Ce système à deux vitesses est paradoxal : il étouffe la société civile, mais amortit les chocs. Il empêche le développement, mais garantit une forme de stabilité. Et tant que les revenus des hydrocarbures continuent à affluer via des intermédiaires chinois, russes ou émiratis, le régime peut entretenir cette économie à deux étages : un capitalisme d’État autoritaire en haut, une économie de survie en bas.

L’économie iranienne, la mondialisation des marginaux
Si l’Iran est isolé, il n’est pas totalement coupé du monde. À mesure que les sanctions se sont renforcées, Téhéran a développé un art du contournement, en s’adossant à des puissances rivales des États-Unis. Premier partenaire commercial : la Chine, avec laquelle un accord stratégique de 25 ans a été signé en 2021. En échange d’investissements dans les infrastructures et l’énergie, Pékin achète du pétrole iranien à prix réduit. Officiellement, le volume des échanges bilatéraux tourne autour de 15 à 20 milliards de dollars par an, mais de nombreux flux échappent aux radars officiels, transitant par Dubaï, le Kazakhstan ou Oman.

Autre allié stratégique : la Russie, qui, depuis sa propre mise sous sanctions en 2022, a intensifié sa coopération avec l’Iran. Les deux pays multiplient les accords de troc, notamment autour d’armements, de céréales, ou de composants électroniques. L’Iran est devenu, selon plusieurs rapports occidentaux, un fournisseur de drones et de missiles balistiques pour Moscou dans le cadre de la guerre en Ukraine — un commerce semi-officiel qui rapporte devises et influence au régime.

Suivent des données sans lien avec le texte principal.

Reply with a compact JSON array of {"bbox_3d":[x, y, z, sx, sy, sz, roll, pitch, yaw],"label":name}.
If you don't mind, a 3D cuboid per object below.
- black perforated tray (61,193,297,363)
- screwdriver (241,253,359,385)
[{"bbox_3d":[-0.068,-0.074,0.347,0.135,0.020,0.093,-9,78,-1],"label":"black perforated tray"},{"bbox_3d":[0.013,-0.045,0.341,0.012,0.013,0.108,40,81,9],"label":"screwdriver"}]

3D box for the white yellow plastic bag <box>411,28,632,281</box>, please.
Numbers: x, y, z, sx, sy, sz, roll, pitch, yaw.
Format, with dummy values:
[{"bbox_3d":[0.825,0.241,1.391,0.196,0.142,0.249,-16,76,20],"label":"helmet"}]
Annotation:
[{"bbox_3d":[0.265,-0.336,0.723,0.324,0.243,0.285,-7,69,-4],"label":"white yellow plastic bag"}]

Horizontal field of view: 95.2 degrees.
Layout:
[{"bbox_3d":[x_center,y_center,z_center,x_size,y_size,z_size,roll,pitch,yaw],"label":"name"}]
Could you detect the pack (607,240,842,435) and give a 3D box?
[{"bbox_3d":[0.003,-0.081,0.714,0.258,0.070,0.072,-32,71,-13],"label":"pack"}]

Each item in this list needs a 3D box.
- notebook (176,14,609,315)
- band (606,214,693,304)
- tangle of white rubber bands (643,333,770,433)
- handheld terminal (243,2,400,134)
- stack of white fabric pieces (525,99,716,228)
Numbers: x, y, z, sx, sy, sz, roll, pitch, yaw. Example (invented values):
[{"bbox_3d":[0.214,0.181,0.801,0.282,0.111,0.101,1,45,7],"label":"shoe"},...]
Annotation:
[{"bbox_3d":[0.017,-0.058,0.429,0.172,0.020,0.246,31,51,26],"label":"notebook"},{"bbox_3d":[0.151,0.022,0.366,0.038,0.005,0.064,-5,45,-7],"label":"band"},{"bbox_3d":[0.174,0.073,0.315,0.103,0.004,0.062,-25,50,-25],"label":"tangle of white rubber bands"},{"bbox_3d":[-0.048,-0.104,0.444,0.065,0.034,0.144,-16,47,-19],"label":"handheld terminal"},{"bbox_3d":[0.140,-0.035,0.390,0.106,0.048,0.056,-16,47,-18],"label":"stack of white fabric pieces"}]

Ce modèle à deux vitesses — militaro-étatique au sommet, informel à la base — permet à la République islamique de tenir sans s’ouvrir, de commercer sans s’intégrer, de redistribuer sans se réformer. Mais il ne crée pas de développement à long terme. Il génère du contrôle, pas de croissance. Il alimente l’opacité, pas l’investissement.